(Problem to work on)
Rewrite the material below from its first line through the line containing "коммуникации происходит активный отбор и", changing "Orgány ochrany" to "Úřady ochrany" and leaving everything else unchanged.
:: Data
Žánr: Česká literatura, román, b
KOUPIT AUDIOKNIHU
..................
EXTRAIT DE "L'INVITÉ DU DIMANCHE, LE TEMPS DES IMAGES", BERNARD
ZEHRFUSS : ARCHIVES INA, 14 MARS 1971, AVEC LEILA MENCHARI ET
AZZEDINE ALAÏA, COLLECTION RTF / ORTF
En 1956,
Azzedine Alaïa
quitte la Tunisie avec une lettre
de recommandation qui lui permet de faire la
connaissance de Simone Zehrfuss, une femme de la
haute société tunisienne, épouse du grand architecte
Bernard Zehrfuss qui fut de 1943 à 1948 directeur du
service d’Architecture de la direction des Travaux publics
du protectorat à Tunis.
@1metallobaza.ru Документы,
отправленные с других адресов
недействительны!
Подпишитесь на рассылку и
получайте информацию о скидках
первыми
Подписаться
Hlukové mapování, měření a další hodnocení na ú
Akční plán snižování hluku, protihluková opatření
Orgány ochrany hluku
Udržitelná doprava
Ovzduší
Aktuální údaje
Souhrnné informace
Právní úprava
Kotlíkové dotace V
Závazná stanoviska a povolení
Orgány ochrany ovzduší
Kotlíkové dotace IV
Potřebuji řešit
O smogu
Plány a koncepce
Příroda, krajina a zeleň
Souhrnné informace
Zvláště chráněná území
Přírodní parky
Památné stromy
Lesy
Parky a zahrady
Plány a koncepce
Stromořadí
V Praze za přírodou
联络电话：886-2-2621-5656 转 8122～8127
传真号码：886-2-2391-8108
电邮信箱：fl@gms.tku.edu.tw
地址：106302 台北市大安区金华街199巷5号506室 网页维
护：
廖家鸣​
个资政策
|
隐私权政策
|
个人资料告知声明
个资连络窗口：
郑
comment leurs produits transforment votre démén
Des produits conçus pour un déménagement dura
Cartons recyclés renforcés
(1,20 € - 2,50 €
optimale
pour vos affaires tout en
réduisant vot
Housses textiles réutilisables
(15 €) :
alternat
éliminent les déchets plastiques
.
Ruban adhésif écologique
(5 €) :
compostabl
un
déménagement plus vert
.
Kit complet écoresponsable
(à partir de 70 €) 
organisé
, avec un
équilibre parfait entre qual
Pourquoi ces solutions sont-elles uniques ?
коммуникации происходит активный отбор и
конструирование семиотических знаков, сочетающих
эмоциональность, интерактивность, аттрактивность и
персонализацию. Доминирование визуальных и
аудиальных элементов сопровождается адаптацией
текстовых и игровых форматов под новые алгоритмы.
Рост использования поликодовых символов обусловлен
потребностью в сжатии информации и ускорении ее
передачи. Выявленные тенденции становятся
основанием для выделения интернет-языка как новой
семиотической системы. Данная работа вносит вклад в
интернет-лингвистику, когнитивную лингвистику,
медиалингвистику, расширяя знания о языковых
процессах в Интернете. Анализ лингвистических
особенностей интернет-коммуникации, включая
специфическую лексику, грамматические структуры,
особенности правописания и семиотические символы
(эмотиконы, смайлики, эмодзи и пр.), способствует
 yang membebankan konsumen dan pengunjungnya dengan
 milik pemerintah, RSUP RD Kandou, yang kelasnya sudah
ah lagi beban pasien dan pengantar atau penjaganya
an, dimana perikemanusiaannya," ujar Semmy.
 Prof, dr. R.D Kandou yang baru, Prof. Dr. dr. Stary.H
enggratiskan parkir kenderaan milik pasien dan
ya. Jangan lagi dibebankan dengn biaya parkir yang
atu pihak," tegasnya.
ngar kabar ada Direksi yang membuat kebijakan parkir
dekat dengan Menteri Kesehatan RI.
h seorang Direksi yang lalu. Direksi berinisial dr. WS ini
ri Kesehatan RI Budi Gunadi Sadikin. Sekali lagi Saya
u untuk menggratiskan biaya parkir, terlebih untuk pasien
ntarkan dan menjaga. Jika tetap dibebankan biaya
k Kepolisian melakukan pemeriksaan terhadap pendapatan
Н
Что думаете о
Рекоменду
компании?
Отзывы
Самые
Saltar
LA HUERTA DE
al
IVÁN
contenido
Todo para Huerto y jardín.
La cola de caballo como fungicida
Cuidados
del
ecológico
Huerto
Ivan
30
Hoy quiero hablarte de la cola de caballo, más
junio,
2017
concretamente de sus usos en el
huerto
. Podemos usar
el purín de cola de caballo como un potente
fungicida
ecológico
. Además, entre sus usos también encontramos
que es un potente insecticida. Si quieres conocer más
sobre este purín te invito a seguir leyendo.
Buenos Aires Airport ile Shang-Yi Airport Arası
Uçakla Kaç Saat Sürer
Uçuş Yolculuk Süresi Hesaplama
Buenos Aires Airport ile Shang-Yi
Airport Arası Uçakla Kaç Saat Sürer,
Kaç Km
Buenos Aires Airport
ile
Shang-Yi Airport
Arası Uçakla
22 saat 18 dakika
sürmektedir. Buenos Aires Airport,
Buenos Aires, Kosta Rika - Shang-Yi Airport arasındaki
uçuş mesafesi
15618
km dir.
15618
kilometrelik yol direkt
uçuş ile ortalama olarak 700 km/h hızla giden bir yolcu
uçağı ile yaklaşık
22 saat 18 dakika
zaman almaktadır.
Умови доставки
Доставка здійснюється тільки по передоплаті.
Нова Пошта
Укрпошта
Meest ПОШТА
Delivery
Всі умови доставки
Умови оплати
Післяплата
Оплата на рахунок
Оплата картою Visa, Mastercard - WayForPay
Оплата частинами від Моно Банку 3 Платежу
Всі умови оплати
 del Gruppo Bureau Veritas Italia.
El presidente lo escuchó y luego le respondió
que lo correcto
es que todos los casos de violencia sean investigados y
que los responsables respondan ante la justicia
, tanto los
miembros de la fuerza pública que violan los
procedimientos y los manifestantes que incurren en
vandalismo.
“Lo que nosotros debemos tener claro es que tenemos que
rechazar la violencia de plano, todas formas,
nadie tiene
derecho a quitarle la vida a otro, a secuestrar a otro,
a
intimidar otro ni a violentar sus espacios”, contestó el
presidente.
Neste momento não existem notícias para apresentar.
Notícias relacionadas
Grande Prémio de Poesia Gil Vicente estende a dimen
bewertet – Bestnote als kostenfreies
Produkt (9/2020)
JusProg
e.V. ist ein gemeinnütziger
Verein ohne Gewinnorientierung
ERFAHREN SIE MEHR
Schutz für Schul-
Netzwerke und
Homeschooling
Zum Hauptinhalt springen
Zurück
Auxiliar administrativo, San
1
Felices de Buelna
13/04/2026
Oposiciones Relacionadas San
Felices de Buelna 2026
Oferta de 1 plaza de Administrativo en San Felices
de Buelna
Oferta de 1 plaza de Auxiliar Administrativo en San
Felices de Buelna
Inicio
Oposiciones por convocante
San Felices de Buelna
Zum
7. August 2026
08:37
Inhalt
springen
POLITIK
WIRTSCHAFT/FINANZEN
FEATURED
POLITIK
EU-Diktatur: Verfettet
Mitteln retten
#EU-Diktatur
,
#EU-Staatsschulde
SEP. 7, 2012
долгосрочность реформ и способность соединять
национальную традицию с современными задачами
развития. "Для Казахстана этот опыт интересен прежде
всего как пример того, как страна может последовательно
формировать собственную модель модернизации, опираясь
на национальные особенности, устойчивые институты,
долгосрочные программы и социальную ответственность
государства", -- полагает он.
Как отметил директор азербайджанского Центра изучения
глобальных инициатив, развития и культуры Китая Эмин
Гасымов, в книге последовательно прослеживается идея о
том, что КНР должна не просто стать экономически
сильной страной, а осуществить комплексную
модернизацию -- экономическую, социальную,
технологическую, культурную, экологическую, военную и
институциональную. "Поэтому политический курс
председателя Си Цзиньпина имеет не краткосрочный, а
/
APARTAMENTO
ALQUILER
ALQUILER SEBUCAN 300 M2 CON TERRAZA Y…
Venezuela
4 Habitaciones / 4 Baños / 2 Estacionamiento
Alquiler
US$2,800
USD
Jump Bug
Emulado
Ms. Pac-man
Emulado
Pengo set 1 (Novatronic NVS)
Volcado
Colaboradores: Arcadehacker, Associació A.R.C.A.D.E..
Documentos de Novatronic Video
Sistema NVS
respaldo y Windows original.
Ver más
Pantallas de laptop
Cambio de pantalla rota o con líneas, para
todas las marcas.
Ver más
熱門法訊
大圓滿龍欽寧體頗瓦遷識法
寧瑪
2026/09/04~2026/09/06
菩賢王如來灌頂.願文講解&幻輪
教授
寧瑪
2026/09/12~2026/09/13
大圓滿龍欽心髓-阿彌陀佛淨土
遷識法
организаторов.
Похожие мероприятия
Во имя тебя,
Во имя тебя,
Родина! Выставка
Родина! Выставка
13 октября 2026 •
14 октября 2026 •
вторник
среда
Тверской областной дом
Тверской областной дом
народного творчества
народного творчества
::::
(Reply)
Žánr: Česká literatura, román, b
KOUPIT AUDIOKNIHU
..................
EXTRAIT DE "L'INVITÉ DU DIMANCHE, LE TEMPS DES IMAGES", BERNARD
ZEHRFUSS : ARCHIVES INA, 14 MARS 1971, AVEC LEILA MENCHARI ET
AZZEDINE ALAÏA, COLLECTION RTF / ORTF
En 1956,
Azzedine Alaïa
quitte la Tunisie avec une lettre
de recommandation qui lui permet de faire la
connaissance de Simone Zehrfuss, une femme de la
haute société tunisienne, épouse du grand architecte
Bernard Zehrfuss qui fut de 1943 à 1948 directeur du
service d’Architecture de la direction des Travaux publics
du protectorat à Tunis.
@1metallobaza.ru Документы,
отправленные с других адресов
недействительны!
Подпишитесь на рассылку и
получайте информацию о скидках
первыми
Подписаться
Hlukové mapování, měření a další hodnocení na ú
Akční plán snižování hluku, protihluková opatření
Úřady ochrany hluku
Udržitelná doprava
Ovzduší
Aktuální údaje
Souhrnné informace
Právní úprava
Kotlíkové dotace V
Závazná stanoviska a povolení
Úřady ochrany ovzduší
Kotlíkové dotace IV
Potřebuji řešit
O smogu
Plány a koncepce
Příroda, krajina a zeleň
Souhrnné informace
Zvláště chráněná území
Přírodní parky
Památné stromy
Lesy
Parky a zahrady
Plány a koncepce
Stromořadí
V Praze za přírodou
联络电话：886-2-2621-5656 转 8122～8127
传真号码：886-2-2391-8108
电邮信箱：fl@gms.tku.edu.tw
地址：106302 台北市大安区金华街199巷5号506室 网页维
护：
廖家鸣​
个资政策
|
隐私权政策
|
个人资料告知声明
个资连络窗口：
郑
comment leurs produits transforment votre démén
Des produits conçus pour un déménagement dura
Cartons recyclés renforcés
(1,20 € - 2,50 €
optimale
pour vos affaires tout en
réduisant vot
Housses textiles réutilisables
(15 €) :
alternat
éliminent les déchets plastiques
.
Ruban adhésif écologique
(5 €) :
compostabl
un
déménagement plus vert
.
Kit complet écoresponsable
(à partir de 70 €) 
organisé
, avec un
équilibre parfait entre qual
Pourquoi ces solutions sont-elles uniques ?
коммуникации происходит активный отбор и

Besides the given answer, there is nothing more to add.